I have invested 50 grand into a food trailer 8 months ago and I must say I am very disappointed in some councils down south.
my local and neighbouring council will NOT give out any street trading permit to anyone. From what I know, some local businesses are against it. clearly they are scared of competition and loss of customers. my opinion is that if you have a good product, your customers will come back, if not, you need to lift up your game. competition is healthy and keep you motivated to create a better product, and the customers profits from it. I cannot make a living from a few local markets and an event or 2 every now and then. I am not talking about a 7 day trade but I would be very happy with just 2 week days! Councils should support their local small businesses imo but it isn't happening. I can lease a shop and trade 7 days a week if I choose to, why would a mobile business be any different?
I love what I am doing and always looking to perfect my product even more but I really feel like I am on my own without any support what so ever. I really hope to see some positive changes soon.

Diane Campbell > jack de kievit

19 Dec 2015

Disappointing to hear that, I like the odd food truck. I wonder about large office buildings with forecourts - at one stage the (old!) RAH allowed food trucks, usually different ones each day. If office blocks have agreements with an on-site café not to allow anything else maybe they need to check with their other tenants, some of whom might love to see an open coffee van on the way in to work! May I suggest - I visited a Victor Harbour caravan park last year and they had either a fish'n'chip truck or a curry foodtruck once or twice a week; it would be evening not lunch but I think that's an under resourced niche; there are a number of such parks in suburban Adelaide.

Felicity Hage

04 Dec 2015

When there's an event on or a seasonal increase in visitors for example the food trucks are an excellent resource to offer choice. Many people do not like the formalities of a restaurant and food truck catering offers people this option. Oftenit is how people get to taste different cuisines or new food movements so I say keep the food trucks and keep SA comparable with the rest of the world! Why cant shop based businesses work in with food trucks and develop joint food/drink offers? Both will benefit then.

Curt Vuorela

01 Dec 2015

The city may not seem so vibrant with an increase in empty shops, so many empty shops already, why create more. All the talk about areas for food trucks to set up, when they seem to just want Victoria Sq and Hindmarsh Sq, where there are an abundance of cafe/take away outlets already. State govt struggles enough to get things right and should keep out of council business, this seems like opportunistic vote grabbing to me.

Ravi Subraman

30 Nov 2015

Thank you Glenda for pointing out the shortcoming in the design of food trucks.

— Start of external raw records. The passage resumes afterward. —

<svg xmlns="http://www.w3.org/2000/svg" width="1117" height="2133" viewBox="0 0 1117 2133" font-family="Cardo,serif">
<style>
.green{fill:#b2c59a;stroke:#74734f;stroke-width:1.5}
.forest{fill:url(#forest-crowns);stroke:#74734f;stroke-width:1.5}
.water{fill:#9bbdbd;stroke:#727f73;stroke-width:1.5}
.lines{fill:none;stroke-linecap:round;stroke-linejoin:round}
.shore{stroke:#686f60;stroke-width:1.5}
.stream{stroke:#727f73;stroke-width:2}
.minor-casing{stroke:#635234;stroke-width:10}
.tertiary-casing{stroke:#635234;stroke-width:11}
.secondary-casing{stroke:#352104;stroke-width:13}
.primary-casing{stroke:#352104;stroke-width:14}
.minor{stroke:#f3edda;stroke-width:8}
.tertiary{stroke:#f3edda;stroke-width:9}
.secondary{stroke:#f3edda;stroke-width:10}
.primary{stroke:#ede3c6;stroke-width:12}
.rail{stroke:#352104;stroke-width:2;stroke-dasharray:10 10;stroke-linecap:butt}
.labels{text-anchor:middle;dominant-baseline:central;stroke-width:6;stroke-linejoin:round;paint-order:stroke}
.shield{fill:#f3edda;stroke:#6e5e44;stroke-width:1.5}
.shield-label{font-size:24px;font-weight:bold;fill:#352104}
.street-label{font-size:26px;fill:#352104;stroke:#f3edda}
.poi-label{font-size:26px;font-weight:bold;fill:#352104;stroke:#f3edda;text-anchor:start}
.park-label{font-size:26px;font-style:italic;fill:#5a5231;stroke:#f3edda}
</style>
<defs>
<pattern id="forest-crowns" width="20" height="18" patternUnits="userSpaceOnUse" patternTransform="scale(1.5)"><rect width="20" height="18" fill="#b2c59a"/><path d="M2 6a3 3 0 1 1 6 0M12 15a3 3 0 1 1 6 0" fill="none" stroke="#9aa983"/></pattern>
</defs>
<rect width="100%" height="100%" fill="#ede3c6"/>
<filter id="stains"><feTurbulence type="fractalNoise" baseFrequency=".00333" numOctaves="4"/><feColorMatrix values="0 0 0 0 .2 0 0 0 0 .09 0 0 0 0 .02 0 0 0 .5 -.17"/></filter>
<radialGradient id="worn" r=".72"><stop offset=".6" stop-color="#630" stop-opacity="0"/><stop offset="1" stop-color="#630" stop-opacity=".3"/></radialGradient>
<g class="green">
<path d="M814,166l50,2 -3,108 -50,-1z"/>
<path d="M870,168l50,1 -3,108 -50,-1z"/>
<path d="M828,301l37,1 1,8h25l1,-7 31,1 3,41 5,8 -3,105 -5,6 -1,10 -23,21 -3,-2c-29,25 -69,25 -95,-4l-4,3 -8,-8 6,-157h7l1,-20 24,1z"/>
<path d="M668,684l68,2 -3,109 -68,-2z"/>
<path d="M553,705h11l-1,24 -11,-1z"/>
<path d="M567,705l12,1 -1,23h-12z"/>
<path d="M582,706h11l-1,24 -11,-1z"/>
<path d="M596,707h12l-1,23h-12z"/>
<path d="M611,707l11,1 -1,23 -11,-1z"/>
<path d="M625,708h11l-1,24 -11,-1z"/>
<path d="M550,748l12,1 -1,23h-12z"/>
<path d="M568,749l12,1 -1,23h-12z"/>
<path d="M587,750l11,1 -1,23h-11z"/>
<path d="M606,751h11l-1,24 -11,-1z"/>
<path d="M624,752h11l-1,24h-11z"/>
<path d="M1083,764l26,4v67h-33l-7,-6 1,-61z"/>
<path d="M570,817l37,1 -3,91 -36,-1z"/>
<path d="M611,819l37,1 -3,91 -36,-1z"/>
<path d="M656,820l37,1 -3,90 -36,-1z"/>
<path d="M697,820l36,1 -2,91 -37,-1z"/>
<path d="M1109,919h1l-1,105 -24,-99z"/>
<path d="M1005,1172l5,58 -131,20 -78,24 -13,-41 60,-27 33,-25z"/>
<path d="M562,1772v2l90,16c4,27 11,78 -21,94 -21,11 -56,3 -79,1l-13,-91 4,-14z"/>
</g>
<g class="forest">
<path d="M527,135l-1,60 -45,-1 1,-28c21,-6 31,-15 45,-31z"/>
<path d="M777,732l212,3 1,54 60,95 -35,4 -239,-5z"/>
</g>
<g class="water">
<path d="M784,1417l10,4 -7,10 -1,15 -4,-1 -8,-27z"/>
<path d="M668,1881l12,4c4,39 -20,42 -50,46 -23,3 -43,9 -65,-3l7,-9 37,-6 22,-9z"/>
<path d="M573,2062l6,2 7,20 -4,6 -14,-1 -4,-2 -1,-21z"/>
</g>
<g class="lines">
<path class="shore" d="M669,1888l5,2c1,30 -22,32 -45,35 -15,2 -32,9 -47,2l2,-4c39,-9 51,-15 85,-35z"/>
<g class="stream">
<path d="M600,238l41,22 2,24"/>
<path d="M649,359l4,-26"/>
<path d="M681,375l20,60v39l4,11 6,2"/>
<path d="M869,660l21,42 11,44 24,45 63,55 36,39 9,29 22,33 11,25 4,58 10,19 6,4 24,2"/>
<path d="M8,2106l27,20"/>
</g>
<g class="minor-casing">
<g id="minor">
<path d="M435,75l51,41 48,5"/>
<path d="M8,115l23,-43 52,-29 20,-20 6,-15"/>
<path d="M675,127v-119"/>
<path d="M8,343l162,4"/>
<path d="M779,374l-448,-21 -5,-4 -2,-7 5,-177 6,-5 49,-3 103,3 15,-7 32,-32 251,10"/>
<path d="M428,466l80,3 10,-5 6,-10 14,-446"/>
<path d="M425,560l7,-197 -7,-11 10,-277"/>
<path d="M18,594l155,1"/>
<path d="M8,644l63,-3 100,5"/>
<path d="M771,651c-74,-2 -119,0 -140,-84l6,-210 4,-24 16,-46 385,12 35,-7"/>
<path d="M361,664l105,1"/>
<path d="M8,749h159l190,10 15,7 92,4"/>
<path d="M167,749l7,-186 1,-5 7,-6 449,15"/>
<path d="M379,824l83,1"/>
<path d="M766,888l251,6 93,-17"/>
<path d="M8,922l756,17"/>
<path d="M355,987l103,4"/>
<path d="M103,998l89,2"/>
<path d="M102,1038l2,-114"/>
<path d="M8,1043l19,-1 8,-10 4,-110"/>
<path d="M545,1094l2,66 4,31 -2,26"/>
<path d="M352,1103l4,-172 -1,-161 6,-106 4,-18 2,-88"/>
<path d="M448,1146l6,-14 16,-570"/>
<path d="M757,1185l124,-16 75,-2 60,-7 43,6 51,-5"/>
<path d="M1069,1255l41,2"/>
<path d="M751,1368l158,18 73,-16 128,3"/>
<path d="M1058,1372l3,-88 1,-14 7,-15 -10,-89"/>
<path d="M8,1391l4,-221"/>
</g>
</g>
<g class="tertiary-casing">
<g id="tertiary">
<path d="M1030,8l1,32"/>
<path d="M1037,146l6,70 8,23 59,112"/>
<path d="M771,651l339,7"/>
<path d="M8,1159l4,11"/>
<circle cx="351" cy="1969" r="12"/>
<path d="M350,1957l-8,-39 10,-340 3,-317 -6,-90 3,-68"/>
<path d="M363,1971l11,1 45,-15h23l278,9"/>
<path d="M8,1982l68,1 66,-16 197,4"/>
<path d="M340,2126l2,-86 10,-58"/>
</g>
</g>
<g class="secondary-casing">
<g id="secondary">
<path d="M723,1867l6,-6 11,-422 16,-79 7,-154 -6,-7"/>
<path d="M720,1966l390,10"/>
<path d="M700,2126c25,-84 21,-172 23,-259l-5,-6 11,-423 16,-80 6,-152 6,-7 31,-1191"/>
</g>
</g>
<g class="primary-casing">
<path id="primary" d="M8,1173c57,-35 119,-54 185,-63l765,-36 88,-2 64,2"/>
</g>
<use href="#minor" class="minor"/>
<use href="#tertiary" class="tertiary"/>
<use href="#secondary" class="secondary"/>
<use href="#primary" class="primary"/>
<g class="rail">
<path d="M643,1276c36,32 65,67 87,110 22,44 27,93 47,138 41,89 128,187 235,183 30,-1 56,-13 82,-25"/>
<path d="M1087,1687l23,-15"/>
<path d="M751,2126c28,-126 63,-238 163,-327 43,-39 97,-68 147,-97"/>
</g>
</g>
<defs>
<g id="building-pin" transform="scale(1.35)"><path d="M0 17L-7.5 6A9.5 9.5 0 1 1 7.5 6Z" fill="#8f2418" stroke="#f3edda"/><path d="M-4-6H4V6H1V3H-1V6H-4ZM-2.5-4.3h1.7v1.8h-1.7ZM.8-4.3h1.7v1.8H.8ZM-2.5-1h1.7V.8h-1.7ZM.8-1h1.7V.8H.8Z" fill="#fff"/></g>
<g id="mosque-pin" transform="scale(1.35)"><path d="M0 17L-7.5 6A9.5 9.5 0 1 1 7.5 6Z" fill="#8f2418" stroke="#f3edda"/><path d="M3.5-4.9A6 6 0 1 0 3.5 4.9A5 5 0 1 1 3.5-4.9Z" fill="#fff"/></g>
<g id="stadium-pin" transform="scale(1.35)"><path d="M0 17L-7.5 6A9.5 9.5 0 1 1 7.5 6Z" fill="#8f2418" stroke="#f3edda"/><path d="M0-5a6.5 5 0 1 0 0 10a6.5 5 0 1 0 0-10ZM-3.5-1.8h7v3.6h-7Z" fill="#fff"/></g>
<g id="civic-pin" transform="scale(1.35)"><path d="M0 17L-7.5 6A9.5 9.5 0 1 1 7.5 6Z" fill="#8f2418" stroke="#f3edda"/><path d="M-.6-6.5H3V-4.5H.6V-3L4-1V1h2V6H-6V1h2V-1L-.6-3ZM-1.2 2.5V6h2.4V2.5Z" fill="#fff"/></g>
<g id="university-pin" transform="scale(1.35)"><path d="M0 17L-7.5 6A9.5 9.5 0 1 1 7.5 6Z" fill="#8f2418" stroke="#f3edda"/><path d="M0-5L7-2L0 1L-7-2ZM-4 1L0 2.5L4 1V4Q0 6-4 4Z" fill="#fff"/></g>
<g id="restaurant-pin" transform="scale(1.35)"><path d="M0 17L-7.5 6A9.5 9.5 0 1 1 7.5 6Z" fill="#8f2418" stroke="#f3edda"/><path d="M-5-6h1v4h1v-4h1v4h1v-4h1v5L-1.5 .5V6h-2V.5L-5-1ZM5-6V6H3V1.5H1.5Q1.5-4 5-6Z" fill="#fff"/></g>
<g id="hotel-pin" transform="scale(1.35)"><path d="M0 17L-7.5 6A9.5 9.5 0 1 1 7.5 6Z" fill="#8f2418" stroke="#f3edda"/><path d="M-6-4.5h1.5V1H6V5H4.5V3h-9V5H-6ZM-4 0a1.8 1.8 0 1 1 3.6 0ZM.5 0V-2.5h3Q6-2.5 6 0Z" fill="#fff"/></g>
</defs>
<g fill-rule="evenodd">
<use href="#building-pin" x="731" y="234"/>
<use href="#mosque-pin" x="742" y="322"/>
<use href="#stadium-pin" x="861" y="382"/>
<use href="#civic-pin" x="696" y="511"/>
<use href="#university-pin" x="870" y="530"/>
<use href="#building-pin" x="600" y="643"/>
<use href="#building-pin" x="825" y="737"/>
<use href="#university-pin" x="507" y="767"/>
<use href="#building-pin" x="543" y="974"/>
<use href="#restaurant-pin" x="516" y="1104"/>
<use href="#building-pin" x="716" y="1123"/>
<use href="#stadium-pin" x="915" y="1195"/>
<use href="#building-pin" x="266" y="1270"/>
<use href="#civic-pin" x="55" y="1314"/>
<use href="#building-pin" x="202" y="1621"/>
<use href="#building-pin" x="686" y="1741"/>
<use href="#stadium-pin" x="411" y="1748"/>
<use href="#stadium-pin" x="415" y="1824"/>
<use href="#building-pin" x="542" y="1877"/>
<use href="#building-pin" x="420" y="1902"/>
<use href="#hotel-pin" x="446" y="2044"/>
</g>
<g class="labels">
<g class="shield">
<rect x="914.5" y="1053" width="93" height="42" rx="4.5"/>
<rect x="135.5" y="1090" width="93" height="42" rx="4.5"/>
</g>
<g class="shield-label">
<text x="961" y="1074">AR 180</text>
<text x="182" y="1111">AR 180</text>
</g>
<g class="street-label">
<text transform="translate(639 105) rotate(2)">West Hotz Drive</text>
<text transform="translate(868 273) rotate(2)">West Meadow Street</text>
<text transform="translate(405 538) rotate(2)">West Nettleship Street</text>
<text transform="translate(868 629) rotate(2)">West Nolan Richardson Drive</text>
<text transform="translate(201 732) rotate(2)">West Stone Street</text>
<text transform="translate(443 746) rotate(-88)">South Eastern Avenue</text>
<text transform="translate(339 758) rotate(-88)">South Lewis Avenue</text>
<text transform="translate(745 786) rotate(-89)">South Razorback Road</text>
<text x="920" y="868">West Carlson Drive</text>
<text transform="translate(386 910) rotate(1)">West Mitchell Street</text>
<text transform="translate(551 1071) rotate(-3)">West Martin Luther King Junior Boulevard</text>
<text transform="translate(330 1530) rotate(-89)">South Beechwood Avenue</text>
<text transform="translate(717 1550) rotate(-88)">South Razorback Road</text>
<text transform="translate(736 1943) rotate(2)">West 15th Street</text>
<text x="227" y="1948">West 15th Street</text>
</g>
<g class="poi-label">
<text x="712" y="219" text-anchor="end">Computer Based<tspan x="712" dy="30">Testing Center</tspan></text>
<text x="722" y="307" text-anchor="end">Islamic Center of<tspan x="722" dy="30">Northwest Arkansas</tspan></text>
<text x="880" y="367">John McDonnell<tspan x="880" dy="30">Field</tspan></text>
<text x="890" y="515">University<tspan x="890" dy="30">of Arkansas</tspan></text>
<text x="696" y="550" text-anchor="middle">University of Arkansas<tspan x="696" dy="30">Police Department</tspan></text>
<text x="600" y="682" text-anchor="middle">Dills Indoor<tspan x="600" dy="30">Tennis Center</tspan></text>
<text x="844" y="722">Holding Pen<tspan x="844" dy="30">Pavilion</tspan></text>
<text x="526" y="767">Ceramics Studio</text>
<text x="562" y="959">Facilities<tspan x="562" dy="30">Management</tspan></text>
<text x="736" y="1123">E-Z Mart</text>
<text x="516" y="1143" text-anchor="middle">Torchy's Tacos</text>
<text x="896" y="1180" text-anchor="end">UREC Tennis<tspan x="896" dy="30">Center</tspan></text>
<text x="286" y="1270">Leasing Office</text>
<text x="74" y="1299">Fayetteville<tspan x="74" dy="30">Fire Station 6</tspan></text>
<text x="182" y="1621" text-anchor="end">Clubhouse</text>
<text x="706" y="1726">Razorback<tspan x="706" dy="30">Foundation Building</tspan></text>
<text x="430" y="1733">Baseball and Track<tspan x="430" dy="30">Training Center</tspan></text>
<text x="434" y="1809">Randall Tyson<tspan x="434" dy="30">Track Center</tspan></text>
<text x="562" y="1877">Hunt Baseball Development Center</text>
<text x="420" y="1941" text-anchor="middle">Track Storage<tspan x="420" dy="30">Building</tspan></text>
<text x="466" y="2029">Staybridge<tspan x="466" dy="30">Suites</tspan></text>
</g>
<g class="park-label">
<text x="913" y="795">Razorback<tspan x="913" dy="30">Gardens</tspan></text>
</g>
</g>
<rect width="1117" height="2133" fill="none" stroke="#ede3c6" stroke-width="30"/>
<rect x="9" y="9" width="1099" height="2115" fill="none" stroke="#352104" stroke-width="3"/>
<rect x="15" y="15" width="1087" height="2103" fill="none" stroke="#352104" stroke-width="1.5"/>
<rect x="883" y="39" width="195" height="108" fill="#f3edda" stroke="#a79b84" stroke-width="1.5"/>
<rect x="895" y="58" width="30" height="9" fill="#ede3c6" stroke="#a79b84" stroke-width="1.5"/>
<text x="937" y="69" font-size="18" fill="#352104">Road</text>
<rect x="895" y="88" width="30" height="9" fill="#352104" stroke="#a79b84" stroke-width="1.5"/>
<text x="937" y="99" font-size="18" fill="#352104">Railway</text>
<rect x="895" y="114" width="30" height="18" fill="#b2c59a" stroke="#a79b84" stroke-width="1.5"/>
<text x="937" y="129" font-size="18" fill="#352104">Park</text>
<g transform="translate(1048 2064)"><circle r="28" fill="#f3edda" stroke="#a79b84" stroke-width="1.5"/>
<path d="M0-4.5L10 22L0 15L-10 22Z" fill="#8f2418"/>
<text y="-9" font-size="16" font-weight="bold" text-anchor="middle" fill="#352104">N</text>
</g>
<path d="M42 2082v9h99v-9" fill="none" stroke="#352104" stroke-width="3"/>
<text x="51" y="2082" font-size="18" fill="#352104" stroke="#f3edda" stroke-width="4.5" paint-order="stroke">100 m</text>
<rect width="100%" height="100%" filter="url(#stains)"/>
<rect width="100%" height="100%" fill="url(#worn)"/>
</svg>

I will bear in mind this requirement when I get to design my truck.

Glenda Lee

27 Nov 2015

Food trucks are not accessible to wheelchair users. The counter top is usually way above our heads. This lack of access often means that we are not noticed and sometimes even ignored. It makes it impossible to order with any sense of dignity, impossible to pass money up and impossible to get our food/drinks safely. This is a serious situation or inequity and frustration. It is also in contravention of the Disability Discrimination Act 1992.